День был сияющий, солнечный, чистый. Оранжевый и синий. В такие дни человек вдруг ни с того ни с сего вспоминает детство. В такие дни поют птицы. И, открыв утром глаза, ты молишь жизнь, чтоб всегда оставалась она такой — оранжевой и синей. И веришь, что все изменится, придет торжество красоты и света.
Да, Лучо, я знаю. Для тебя уже ничего не изменится.
Мы проехали по Сан-Франсиско до Аламеды, потом по Сан-Антонио — к реке. Худышка, конечно, обрадовалась часикам. А еще больше, я думаю, обрадовалась, что я вспомнил о ней. Красивые часики, вместо секундной стрелки — малюсенькое сердечко. «Что это с тобой случилось?» — спросила она, обняв меня за шею. «А что особенного? Ничего со мной не случилось».
Маркиз прервал мои воспоминания — молча сунул мне в руку измятую бумагу. Сверху напечатано на машинке:
«Относительно искусства известно, что определенные периоды его расцвета отнюдь не находятся в соответствии с общим развитием общества, а следовательно, также и с развитием материальной основы последнего…»[93]
— Что такое? Зачем ты мне даешь это? — Пока я читал, он внимательно следил за выражением моего лица.
— «К критике политической экономии». Твоего Маркса.
— Перестань!
Он улыбнулся, потом высунул голову в окошко, стал напевать что-то.
— Слушай, замолчи. И скажи: узнал ты что-нибудь о Фиолете?
— О ком?
— О той девочке, девушке Лучо.
— А, нет, не знаю. Ничего не знаю. — Маркиз пожал плечами, но петь перестал.
Пешеходы оборачивались, смотрели нам вслед. Наверное, кортеж наш выглядел очень уж бедным, жалким, странным.
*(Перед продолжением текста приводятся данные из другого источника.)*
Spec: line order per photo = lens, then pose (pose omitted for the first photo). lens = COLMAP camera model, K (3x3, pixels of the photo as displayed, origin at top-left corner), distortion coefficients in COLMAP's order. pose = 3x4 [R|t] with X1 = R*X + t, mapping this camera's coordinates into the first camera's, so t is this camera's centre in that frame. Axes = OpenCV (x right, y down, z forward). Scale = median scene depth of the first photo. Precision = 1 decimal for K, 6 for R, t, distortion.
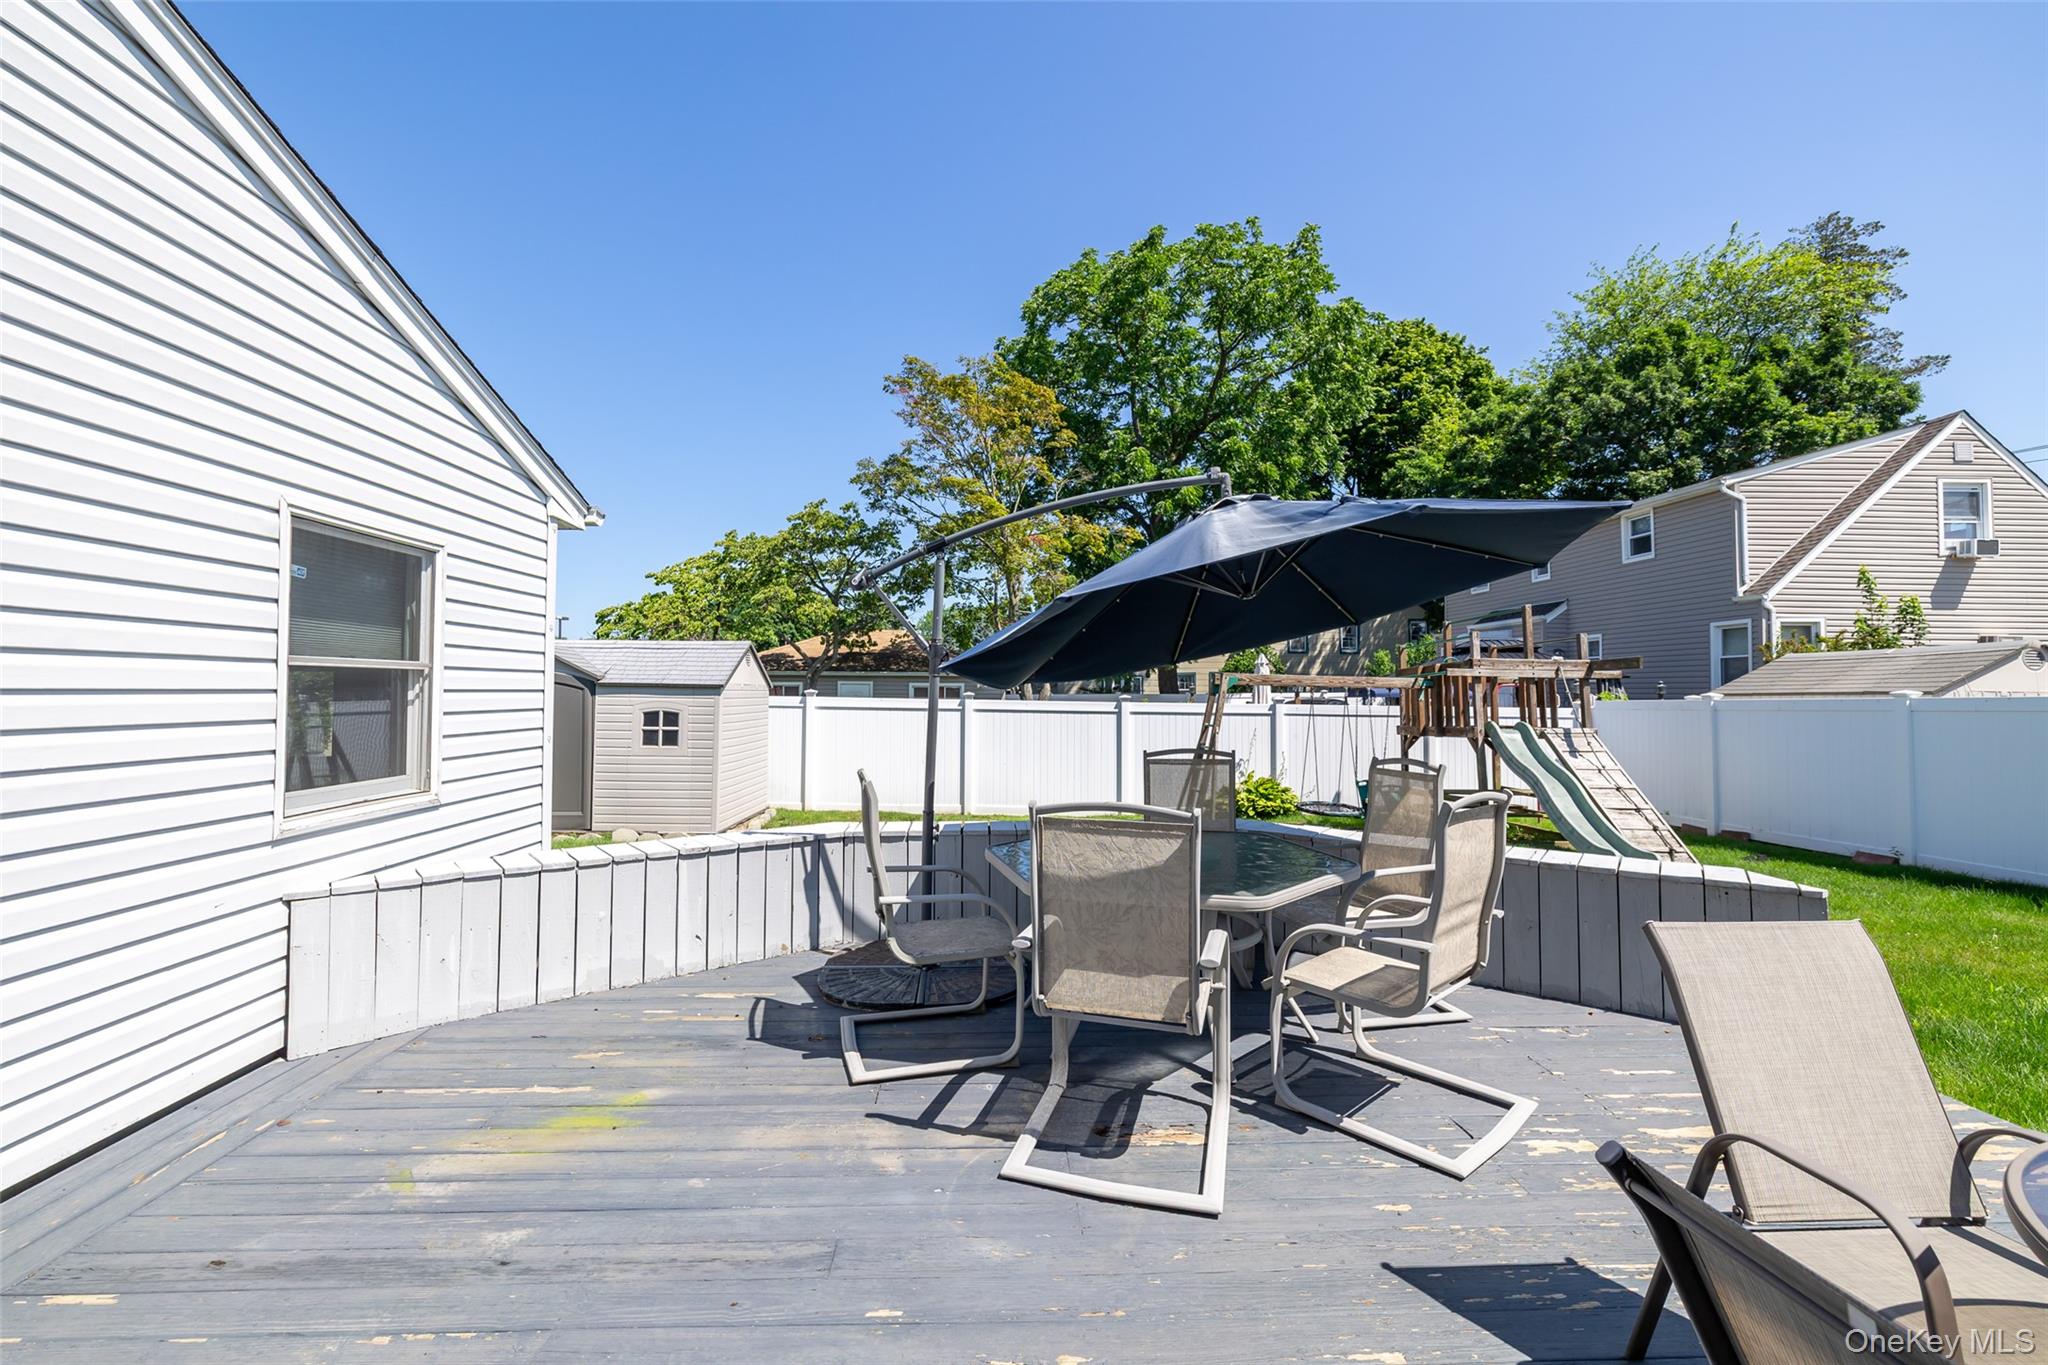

В Арике я передумал о многом. Мы остановились перед светофором. Целый день думал. Роса будто читала мои мысли. «Жениться теперь не в моде, дурачок. — Она вытянула руку, любуясь часиками. — Очень изящно. Кто тебе помог выбрать такие?» Зеленый свет. Мы свернули, проехали мост, но тут грузовик с капустой встал поперек пути, и снова пришлось остановиться. Две толстухи, торговавшие на мосту цветами, подошли, положили на гроб несколько бедных букетиков.
Грузовик все стоял. Таксисты начали сигналить. Шофер грузовика высунулся, разъяренный, но, увидев в чем дело, поспешил уступить дорогу. Только хотели мы тронуться, как вдруг появились двое полицейских. Подошли к первому такси. Видимо, спрашивали о покойнике, то и дело указывали на гроб. Конечно, наша похоронная процессия была необычной, да и подозрительно — очень уж все молодые!
И тут Маркиз открыл дверцу, выскочил из машины и кинулся к полицейским:
— Ну, как же, разве не видите, мы везем зенитное орудие!
Один из полицейских, плосколицый, широкоплечий, схватил руку Маркиза, завел за спину.
— Не хами, дохлятина! Маркиз извивался от боли. Мы вышли из машин.
— Какое вы имеете право?
— Отпустите его!
— Только оттого, что у нас нет катафалка? Только поэтому?
— Звери, пустите его!
Второй полицейский требовал, чтоб открыли гроб, он должен видеть, что в нем, хотя шофер клялся и божился, что мы едем из морга, а гроб запаян.